Department of Orthopedics Trauma and Microsurgery, Zhongnan Hospital of Wuhan University, Wuhan, China.
Front Immunol. 2022 Apr 7;13:796606. doi: 10.3389/fimmu.2022.796606. eCollection 2022.
Tumor stemness has been reported to play important roles in cancers. However, a comprehensive analysis of tumor stemness remains to be performed to investigate the specific mechanisms and practical values of stemness in soft tissue sarcomas (STS). Here, we applied machine learning to muti-omic data of patients from TCGA-SARC and GSE21050 cohorts to reveal important roles of stemness in STS. We demonstrated limited roles of existing mRNAsi in clinical application. Therefore, based on stemness-related signatures (SRSs), we identified three stemness subtypes with distinct stemness, immune, and metabolic characteristics using consensus clustering. The low-stemness subtype had better prognosis, activated innate and adaptive immunity (e.g., infiltrating B, DC, Th1, CD8+ T, activated NK, gamma delta T cells, and M1 macrophages), more enrichment of metabolic pathways, more sites with higher methylation level, higher gene mutations, CNA burdens, and immunogenicity indicators. Furthermore, the 16 SRS-based stemness prognostic index (SPi) was developed, and we found that low-SPi patients with low stemness had better prognosis and other characteristics similar to those in the low-stemness subtype. Besides, low-stemness subtype and low-SPi patients could benefit from immunotherapy. The predictive value of SPi in immunotherapy was more accurate after the addition of MSI into SPi. MSISPi patients might be more sensitive to immunotherapy. In conclusion, we highlighted mechanisms and practical values of the stemness in STS. We also recommended the combination of MSI and SPi which is a promising tool to predict prognosis and achieve precise treatments of immunotherapy in STS.
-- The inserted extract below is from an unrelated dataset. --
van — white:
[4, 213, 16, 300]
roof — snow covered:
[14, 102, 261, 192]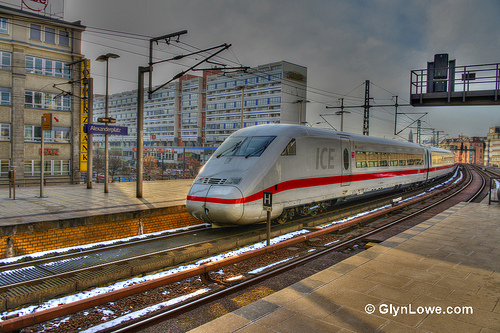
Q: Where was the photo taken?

肿瘤干性被报道在癌症中发挥重要作用。然而,为了研究干性在软组织肉瘤(STS)中的具体机制和实际价值,仍需要对肿瘤干性进行全面分析。在这里,我们应用机器学习对 TCGA-SARC 和 GSE21050 队列患者的多组学数据进行分析,以揭示干性在 STS 中的重要作用。我们证明了现有 mRNAsi 在临床应用中的作用有限。因此,基于干性相关特征(SRSs),我们使用共识聚类方法,根据干性、免疫和代谢特征,鉴定出三个具有不同干性特征的亚型。低干性亚型的预后较好,激活固有和适应性免疫(例如,浸润 B、DC、Th1、CD8+T、活化 NK、γδT 和 M1 巨噬细胞),代谢途径更丰富,高甲基化水平、更高基因突变、CNA 负担和免疫原性指标的位置更多。此外,我们开发了基于 16 个 SRS 的干性预后指数(SPi),并发现低 SPi 且低干性的患者具有更好的预后和其他与低干性亚型相似的特征。此外,低干性亚型和低 SPi 患者可能受益于免疫治疗。在将 MSI 添加到 SPi 中后,SPi 在免疫治疗中的预测价值更加准确。MSISPi 患者可能对免疫治疗更敏感。总之,我们强调了 STS 中干性的机制和实际价值。我们还建议将 MSI 和 SPi 结合起来,这是一种预测 STS 免疫治疗预后和实现精准治疗的有前途的工具。